Shopify Bans Most Meetings In Major Move For Employees
It turns out that meeting really could be an email.
New year, new remote work strategy! On Jan. 3, 2023, the COO of major tech e-commerce company Shopify sent a company-wide memo announcing a sweeping change that is intended to give workers back their time and start the new year with a lot less on their calendar. Going forward, most meetings will be done away with, and whatever remains will have to follow strict guidelines to stay on workers’ calendars.
According to CNN, Shopify COO Kaz Nejatian informed via memo of the new policy. In the memo, Nejatian explained that any meeting involving three or more people would automatically be removed from the schedule, and there would be a “two-week cooling off period” before considering adding meetings back to the calendar.
In addition, Shopify announced large meetings with 50 or more people would only be able to be scheduled during a a six-hour window on Thursdays, and Wednesdays would be marked as meeting-free, per CNN. The deleted meetings cleared up more than 76,500 hours from the work calendars of its employees. Shopify is also instituting a “no judgment zone” to encourage employees to cancel meetings whenever they see fit.
The move comes at a time when workers are spending more hours in meetings than ever, which shifted when remote work ramped up during the pandemic's beginning. A Microsoft report released in March 2022 found that the company had a 252% increase in time spent in weekly meetings since February 2020, per Quartz.
However, studies have shown that additional time in meetings doesn’t translate to any positive gains for the employees or the company. One study found that when time spent in meetings was reduced by 80%, employee productivity increased by nearly 75%. That same study also found that less time spent in meetings helped reduce employee stress levels by more than 60%.
In his email memo, Nejatian explained that the decision to do away with most meetings and place strict guidelines for the meetings that stay on the calendar is a win-win for companies and employees.
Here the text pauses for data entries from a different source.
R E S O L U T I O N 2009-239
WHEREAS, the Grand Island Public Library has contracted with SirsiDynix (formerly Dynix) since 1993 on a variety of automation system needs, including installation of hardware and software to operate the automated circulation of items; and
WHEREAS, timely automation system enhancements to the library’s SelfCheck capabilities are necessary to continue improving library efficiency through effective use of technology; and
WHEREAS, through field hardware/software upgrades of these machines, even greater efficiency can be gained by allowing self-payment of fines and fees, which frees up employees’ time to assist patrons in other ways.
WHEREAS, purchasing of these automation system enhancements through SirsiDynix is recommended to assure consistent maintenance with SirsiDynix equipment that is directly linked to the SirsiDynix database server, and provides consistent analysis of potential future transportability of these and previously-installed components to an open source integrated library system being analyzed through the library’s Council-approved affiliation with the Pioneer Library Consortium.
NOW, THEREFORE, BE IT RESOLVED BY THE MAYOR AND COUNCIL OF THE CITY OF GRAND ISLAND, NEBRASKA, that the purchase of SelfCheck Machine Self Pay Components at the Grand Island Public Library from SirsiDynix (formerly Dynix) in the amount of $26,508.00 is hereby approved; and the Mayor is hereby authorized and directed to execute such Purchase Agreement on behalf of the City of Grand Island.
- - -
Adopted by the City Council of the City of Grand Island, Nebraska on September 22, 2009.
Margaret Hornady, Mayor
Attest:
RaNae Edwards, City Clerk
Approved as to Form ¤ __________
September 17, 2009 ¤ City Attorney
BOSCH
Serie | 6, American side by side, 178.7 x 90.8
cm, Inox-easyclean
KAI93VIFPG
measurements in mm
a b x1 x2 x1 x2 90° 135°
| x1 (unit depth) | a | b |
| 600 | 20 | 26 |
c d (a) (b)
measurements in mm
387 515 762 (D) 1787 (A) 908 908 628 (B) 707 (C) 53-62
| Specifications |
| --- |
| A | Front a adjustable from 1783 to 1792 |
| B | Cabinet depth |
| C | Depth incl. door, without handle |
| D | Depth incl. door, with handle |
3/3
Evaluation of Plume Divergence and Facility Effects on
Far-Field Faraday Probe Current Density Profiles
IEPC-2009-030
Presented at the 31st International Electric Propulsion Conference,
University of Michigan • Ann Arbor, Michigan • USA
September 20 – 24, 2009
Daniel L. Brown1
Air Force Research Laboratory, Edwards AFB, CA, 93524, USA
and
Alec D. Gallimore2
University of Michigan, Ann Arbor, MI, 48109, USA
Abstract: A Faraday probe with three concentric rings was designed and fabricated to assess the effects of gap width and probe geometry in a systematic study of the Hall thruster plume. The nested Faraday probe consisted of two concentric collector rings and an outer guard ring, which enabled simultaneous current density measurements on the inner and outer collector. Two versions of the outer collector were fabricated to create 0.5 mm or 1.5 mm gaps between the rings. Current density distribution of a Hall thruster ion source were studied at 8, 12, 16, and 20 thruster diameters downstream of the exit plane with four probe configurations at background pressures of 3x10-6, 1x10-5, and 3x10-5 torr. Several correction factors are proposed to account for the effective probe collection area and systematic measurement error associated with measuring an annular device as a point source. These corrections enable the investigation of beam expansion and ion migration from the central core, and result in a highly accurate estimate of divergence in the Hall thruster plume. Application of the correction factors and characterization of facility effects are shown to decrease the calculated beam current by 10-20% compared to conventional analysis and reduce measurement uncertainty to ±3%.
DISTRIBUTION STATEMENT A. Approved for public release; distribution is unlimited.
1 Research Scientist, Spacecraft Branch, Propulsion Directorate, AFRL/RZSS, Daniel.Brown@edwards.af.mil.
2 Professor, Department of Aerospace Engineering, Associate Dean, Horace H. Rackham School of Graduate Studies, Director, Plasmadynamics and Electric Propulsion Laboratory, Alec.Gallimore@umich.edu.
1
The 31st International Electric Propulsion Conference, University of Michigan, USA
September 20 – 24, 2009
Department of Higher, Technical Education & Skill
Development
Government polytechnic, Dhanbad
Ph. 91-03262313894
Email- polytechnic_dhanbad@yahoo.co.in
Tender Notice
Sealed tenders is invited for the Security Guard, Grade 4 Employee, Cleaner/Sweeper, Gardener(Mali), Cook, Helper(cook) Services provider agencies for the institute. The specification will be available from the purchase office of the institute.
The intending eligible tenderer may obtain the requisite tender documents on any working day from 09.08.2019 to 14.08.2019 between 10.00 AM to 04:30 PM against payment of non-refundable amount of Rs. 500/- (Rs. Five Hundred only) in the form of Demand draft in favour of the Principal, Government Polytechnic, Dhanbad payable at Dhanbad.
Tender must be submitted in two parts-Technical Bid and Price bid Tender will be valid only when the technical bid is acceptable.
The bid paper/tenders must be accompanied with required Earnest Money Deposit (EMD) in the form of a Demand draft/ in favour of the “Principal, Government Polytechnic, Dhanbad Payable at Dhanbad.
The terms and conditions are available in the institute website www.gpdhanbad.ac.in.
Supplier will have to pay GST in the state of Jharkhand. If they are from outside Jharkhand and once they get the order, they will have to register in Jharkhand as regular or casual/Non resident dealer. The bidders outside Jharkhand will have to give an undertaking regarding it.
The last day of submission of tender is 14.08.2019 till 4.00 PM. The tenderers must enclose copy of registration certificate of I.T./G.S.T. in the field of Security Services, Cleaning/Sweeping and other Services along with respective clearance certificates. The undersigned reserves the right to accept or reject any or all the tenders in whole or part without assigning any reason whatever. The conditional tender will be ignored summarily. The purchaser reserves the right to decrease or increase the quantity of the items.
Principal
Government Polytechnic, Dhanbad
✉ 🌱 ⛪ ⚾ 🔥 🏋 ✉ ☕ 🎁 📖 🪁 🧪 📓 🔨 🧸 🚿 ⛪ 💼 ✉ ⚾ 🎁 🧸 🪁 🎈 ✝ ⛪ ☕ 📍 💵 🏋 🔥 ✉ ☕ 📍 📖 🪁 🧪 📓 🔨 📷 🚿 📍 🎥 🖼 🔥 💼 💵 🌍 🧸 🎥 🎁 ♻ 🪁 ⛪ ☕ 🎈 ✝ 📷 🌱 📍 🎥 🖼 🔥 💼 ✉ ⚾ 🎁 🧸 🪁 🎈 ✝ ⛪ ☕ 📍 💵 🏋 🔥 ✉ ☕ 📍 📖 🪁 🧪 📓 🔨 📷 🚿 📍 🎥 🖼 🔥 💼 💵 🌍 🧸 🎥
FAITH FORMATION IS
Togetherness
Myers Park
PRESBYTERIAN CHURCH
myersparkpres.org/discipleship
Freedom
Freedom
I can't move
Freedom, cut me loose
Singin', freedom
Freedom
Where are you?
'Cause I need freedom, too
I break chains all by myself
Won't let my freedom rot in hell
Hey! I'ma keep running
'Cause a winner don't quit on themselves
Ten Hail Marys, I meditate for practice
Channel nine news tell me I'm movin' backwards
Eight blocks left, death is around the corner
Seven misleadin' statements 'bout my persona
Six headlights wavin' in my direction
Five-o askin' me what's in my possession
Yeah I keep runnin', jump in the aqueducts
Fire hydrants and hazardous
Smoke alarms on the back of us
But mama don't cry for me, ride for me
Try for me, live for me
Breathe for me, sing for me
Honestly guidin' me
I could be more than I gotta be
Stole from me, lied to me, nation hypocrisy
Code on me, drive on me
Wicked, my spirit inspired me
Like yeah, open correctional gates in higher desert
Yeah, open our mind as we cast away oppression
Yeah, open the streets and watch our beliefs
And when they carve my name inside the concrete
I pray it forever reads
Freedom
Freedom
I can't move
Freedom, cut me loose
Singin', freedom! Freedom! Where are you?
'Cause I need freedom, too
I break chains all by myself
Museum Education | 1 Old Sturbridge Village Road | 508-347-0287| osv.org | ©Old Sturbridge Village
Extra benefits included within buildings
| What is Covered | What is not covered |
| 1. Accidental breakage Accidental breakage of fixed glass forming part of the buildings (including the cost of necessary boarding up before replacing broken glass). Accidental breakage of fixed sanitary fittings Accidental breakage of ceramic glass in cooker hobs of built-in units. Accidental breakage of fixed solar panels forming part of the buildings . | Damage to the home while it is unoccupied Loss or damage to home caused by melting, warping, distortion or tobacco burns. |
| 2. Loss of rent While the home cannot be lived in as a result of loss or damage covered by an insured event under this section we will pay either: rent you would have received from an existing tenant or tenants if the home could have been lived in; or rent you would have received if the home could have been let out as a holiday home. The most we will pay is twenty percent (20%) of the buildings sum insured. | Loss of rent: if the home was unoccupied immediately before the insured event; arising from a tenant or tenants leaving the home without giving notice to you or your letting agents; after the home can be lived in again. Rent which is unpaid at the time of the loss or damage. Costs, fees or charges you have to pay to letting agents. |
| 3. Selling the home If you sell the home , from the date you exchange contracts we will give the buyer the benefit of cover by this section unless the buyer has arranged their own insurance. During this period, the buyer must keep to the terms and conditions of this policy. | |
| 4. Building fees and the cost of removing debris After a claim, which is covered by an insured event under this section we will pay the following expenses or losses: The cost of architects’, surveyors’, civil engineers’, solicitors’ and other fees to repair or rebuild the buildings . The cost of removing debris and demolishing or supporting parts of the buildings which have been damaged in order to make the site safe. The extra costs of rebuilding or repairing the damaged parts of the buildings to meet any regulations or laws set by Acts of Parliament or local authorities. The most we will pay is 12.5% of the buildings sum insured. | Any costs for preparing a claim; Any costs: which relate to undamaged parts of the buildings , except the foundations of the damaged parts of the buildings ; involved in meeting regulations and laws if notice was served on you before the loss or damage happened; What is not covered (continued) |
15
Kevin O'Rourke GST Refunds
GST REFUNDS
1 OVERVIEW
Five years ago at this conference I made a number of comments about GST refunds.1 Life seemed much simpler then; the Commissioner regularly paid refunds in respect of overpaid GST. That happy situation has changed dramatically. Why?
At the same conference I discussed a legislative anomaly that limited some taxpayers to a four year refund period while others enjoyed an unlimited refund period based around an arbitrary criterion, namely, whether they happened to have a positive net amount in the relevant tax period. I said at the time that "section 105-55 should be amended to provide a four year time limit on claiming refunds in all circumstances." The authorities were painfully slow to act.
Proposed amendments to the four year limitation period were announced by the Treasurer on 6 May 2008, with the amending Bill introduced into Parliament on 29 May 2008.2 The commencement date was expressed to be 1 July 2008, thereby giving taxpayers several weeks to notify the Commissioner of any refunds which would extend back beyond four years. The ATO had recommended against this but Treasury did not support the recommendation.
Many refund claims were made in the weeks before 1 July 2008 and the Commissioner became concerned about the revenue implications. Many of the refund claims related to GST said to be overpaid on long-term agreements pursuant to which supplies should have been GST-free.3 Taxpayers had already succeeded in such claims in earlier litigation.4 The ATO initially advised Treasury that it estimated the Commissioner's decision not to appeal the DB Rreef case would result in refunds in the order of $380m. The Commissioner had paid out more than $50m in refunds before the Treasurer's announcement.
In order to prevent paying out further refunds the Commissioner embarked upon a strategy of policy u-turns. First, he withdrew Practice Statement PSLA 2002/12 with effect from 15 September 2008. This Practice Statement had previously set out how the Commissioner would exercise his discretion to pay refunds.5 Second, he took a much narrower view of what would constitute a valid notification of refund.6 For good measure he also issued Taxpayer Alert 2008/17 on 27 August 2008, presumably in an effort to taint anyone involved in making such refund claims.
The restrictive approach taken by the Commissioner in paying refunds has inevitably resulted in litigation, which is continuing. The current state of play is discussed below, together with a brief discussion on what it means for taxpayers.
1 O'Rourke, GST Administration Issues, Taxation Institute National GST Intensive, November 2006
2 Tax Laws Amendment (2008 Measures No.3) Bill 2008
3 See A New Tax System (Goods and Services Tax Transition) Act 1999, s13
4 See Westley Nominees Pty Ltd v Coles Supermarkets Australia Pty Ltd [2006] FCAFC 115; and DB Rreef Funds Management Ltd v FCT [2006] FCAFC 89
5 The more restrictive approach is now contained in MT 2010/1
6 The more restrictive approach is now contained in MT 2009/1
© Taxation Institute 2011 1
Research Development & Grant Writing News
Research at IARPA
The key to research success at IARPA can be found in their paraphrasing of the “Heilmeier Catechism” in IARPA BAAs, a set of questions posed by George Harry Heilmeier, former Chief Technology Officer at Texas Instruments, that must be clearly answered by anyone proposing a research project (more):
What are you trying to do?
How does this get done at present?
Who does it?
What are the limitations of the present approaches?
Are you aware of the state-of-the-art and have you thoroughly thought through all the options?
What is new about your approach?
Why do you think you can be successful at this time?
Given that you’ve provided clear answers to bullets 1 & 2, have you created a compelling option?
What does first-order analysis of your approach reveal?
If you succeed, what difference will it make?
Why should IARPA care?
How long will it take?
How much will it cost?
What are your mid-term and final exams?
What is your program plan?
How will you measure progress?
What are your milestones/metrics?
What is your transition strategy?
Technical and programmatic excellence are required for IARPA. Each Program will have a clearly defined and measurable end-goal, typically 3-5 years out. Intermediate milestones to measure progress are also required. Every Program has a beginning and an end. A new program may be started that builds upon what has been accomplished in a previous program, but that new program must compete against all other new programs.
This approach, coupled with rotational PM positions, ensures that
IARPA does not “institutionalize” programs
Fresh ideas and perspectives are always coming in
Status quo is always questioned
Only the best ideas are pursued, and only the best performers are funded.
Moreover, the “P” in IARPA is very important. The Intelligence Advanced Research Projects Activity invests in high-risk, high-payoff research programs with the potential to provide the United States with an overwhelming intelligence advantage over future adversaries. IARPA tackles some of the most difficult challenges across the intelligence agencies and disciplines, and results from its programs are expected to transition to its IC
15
“No one joined Shopify to sit in meetings,” Nejatian wrote, per CNN. “We can either go slow and deliberate or fast and chaotic. We are going fast and chaotic,” he continued. “While we know this will feel chaotic, that’s the point. Intentional chaos is more than okay, and it’s part of working and thriving at Shopify.”
In addition to the new meeting policy, Shopify is also changing how the workplace uses communication tools such as Slack, calling its usage “bloated, noisy, and distracting.” Instead, the company will prioritize being “super intentional” about how it shares information with employees.
Shopify isn’t the first large company that has, over the pandemic, tried to alter how its workplace functions. Over the past few years, several global companies have trialed, and permanently chosen, a 4-day workweek, and others increased benefits like PTO allotment or bettered parental leave, which has proven successful.
Although Shopify’s policy changes are not the same as moving to fewer hours per week, shifting to intentional-only meetings and communications will help edge productivity and could help allow workers to disconnect at the end of the workday.